I don’t believe my mother ever made a single phone call in my behalf. But I have become my 7-year-old’s social secretary, a task I do not enjoy. I used to let her make her own plans. But she was much too casual about it.
“Hi, Samantha, I was wondering if you can come over and play?” she would ask. Then if Samantha were busy, she would simply say goodbye and hang up.
“Did you ask her about tomorrow? What about Wednesday? What about next week?” I demanded like a harpy. This was serious business. I grabbed the phone list.
The job requires some finesse. One can’t seem too anxious or too available. I swear I once spoke to a mother who sounded positively smug that her daughter was busy for the next two weeks and mine wasn’t.
Then there is the matter of reciprocity. I seem to be issuing a disproportionate number of invitations compared to those we receive. It feels uncomfortable, but a friend who experiences the same phenomenon with her 6-year-old son in New York, reminds me that many mothers are simply overwhelmed by the demands of their multiple young children. Since I have only have one, I’ll cut them some slack.
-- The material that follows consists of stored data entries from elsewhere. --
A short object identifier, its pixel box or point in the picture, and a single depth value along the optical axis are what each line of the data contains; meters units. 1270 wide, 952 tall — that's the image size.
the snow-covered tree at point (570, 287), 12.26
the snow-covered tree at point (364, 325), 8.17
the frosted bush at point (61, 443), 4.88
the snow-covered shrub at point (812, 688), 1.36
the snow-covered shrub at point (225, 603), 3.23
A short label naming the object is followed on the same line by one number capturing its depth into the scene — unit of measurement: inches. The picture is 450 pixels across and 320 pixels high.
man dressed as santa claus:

Except for an occasional kid on a bike or in-line skater speeding by, our streets are empty. Even a block away at the park, there are never more than a couple of kids on the swings.
These are different times from when I grew up. I know it’s no longer safe to allow children to rove unwatched. But I would be happy to park myself on the porch and to keep an eye on the neighborhood gang — if only there were one.
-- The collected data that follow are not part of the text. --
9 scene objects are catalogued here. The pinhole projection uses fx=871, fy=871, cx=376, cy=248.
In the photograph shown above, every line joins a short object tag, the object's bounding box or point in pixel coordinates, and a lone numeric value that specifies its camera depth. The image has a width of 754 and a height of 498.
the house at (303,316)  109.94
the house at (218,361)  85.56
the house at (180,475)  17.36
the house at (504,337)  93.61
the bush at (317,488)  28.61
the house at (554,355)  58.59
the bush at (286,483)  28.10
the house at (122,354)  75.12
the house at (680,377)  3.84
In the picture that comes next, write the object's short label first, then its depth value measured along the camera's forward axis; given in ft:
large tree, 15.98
Without ever really having had them, my daughter misses neighborhood friends. When we play dolls, she always directs a drama in which a new best friend moves in next door.
For a few golden weeks it appeared her dream had been realized. A little girl did move in across the street. She and my daughter raced to each other’s house to play for five minutes or five hours and ride bikes up and down the block. The screen door banged with regularity. It was like music.
But then the girl began camp and virtually disappeared. After trying to make arrangements with this child’s mother every day for a week, I gave up. My daughter and I mourned the loss.